To: Common Tator
That wouldn't work either. File names change, file characteristics change. They might be able to have software determine it was a video file being sent but not WHAT the video is of. That would require reassembling all the packets and a human viewing the resulting video to determine if this file was illegally transfered. There are many more arguments that can be made after this is done as to the transfers legitimacy, but it isn't going to happen.
Fundamental changes would need to take place in the way networking actually works on the "Internet". Changes that would make it slower, less flexible, more restrictive. The changes needed would effectively destroy the "Internet".
The old media companies are screwed, and I couldn't be happier. I take great pleasure in watching the demise of the socialist department of PR.
7 posted on
06/28/2005 9:51:25 AM PDT by
myself6
(Nazi = socialist , democrat=socialist , therefore democrat = Nazi)
To: myself6
That wouldn't work either. File names change, file characteristics change. They might be able to have software determine it was a video file being sent but not WHAT the video is of. That would require reassembling all the packets and a human viewing the resulting video to determine if this file was illegally transfered. There are many more arguments that can be made after this is done as to the transfers legitimacy, but it isn't going to happen. You are assuming that the war will be fought with computers and software that exists today.

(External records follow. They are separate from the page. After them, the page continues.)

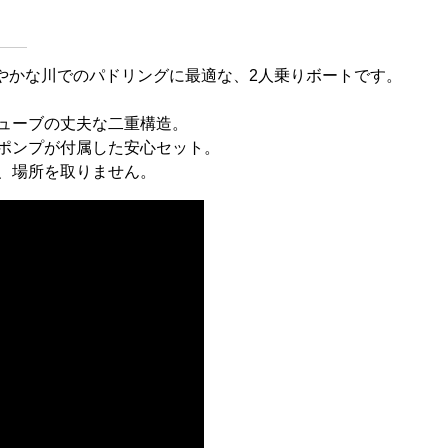
やかな川でのパドリングに最適な、2人乗りボートです。
ューブの丈夫な二重構造。
ポンプが付属した安心セット。
、場所を取りません。
お買い物を続ける
カートへ進む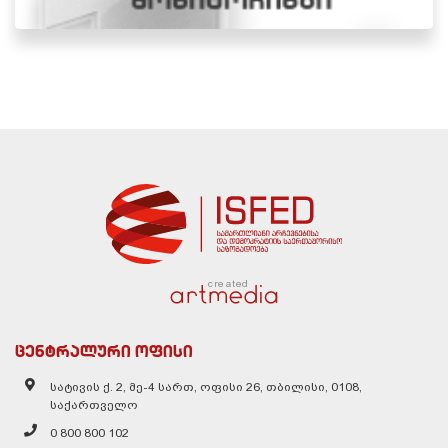
created
ცენტრალური ოფისი
სატივის ქ. 2, მე-4 სართ, ოფისი 26, თბილისი, 0108,
საქართველო
0 800 800 102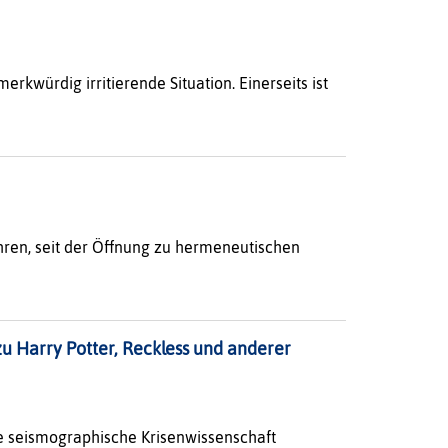
rkwürdig irritierende Situation. Einerseits ist
ren, seit der Öffnung zu hermeneutischen
zu Harry Potter, Reckless und anderer
ne seismographische Krisenwissenschaft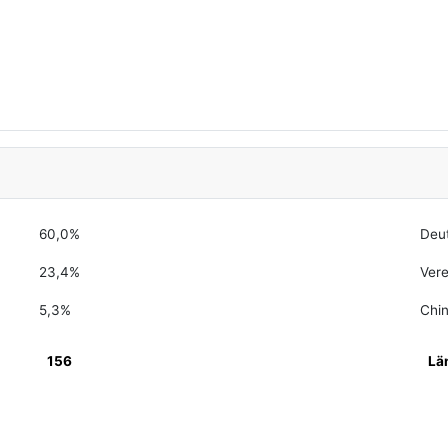
60,0%
Deu
23,4%
Vere
5,3%
Chi
156
Lä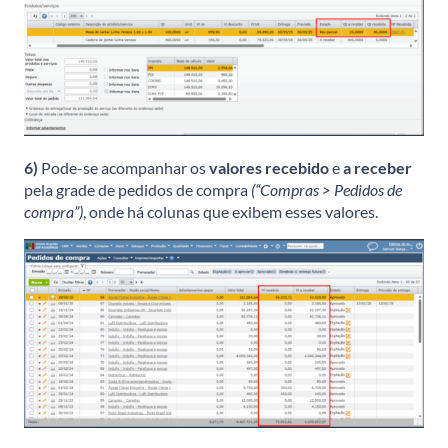
6)
Pode-se acompanhar os
valores recebido
e
a receber
pela grade de pedidos de compra
(“Compras > Pedidos de
compra”)
, onde há colunas que exibem esses valores.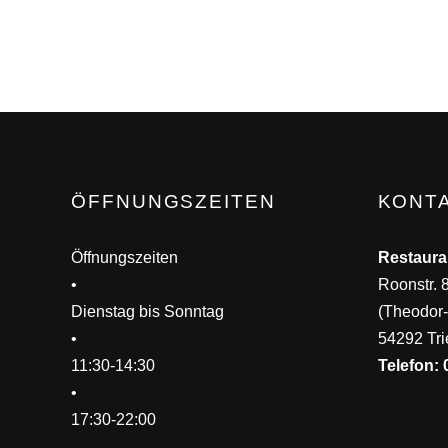
ÖFFNUNGSZEITEN
KONT
Öffnungszeiten
Restaura
•
Roonstr. 
Dienstag bis Sonntag
(Theodor-
•
54292 Tri
11:30-14:30
Telefon: 
•
17:30-22:00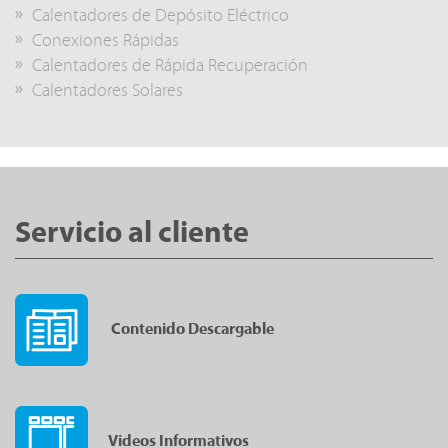
Calentadores de Depósito Eléctrico
Conexiones Rápidas
Calentadores de Rápida Recuperación
Calentadores Solares
Servicio al cliente
Contenido Descargable
Videos Informativos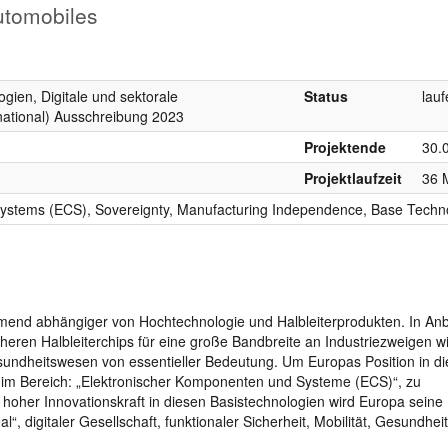
utomobiles
ogien, Digitale und sektorale
Status
lau
national) Ausschreibung 2023
Projektende
30.
Projektlaufzeit
36 
ystems (ECS), Sovereignty, Manufacturing Independence, Base Techn
hmend abhängiger von Hochtechnologie und Halbleiterprodukten. In Anb
cheren Halbleiterchips für eine große Bandbreite an Industriezweigen wi
esundheitswesen von essentieller Bedeutung. Um Europas Position in d
 im Bereich: „Elektronischer Komponenten und Systeme (ECS)“, zu
t hoher Innovationskraft in diesen Basistechnologien wird Europa seine
, digitaler Gesellschaft, funktionaler Sicherheit, Mobilität, Gesundhe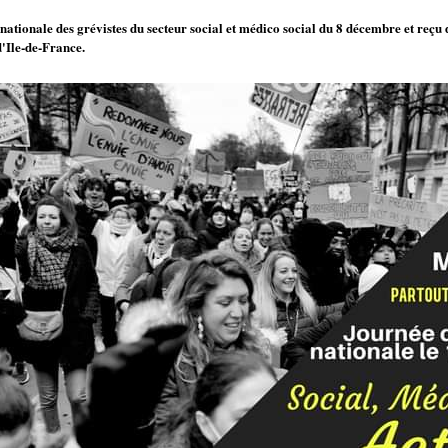
 nationale des grévistes du secteur social et médico social du 8 décembre et reç
d'Ile-de-France.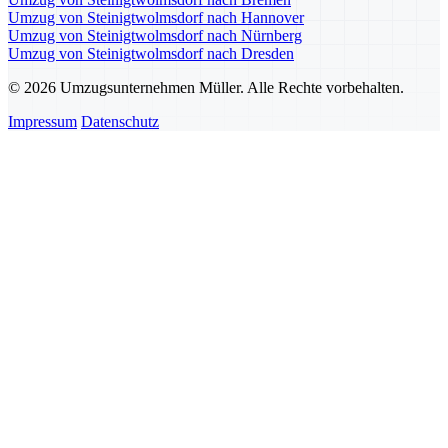
Umzug von Steinigtwolmsdorf nach Hannover
Umzug von Steinigtwolmsdorf nach Nürnberg
Umzug von Steinigtwolmsdorf nach Dresden
© 2026 Umzugsunternehmen Müller. Alle Rechte vorbehalten.
Impressum
Datenschutz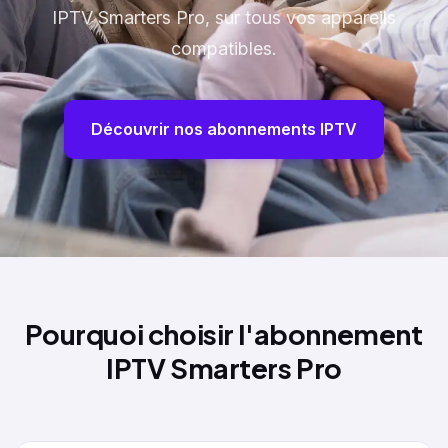
IPTV Smarters Pro, sur tous vos appareils
compatibles.
Découvrir nos abonnements IPTV
Pourquoi choisir l'abonnement
IPTV Smarters Pro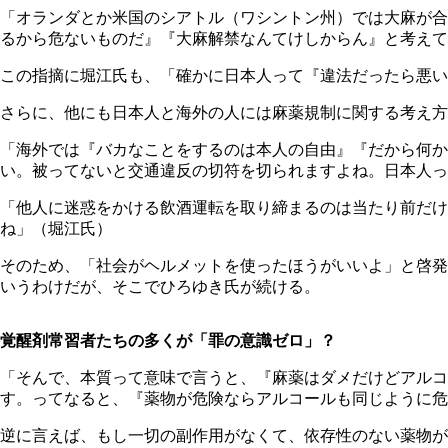
「オランダとか米国のシアトル（ワシントン州）では大麻が合
るから危ないものだ』『大麻解禁なんてけしからん』と考えて
この指摘に堀江氏も、「確かに日本人って『違法だったら悪い
さらに、他にも日本人と海外の人には麻薬規制に関する考え方
「海外では『バカなことをするのは本人の自由』『だから何か
い。被ってないと交通違反の切符を切られますよね。日本人っ
「他人に迷惑をかける飲酒運転を取り締まるのは当たり前だけ
ね」（堀江氏）
そのため、「社会がヘルメットを使ったほうがいいよ」と啓発
いうわけだが、そこでひろゆき氏が続ける。
覚醒剤常習者たちの多くが「罪の意識ゼロ」？
「そんで、本質って意味で言うと、『麻薬はダメだけどアル
す。ってなると、『薬物が危険ならアルコールも同じように危
逆に言えば、もし一切の副作用がなくて、依存性のない薬物が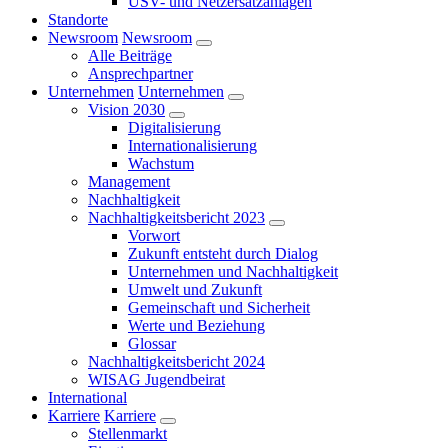
USV- und Netzersatzanlagen
Standorte
Newsroom
Newsroom
Alle Beiträge
Ansprechpartner
Unternehmen
Unternehmen
Vision 2030
Digitalisierung
Internationalisierung
Wachstum
Management
Nachhaltigkeit
Nachhaltigkeitsbericht 2023
Vorwort
Zukunft entsteht durch Dialog
Unternehmen und Nachhaltigkeit
Umwelt und Zukunft
Gemeinschaft und Sicherheit
Werte und Beziehung
Glossar
Nachhaltigkeitsbericht 2024
WISAG Jugendbeirat
International
Karriere
Karriere
Stellenmarkt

10 to 15 years from now today's machines will be as obsolete as a DOS 6.0 PC with 640 K of Ram and a 40 meg hard drive running at 16 MHZ. The faster the hardware, the wider the data bus, and the cheaper the memory the easier pattern recognition becomes.
You sound like the GM guy I debated in the 1970s who argued that auto body construction could not be automated because welding required humans.
You can not expect to fight tomorrow's war against todays technology.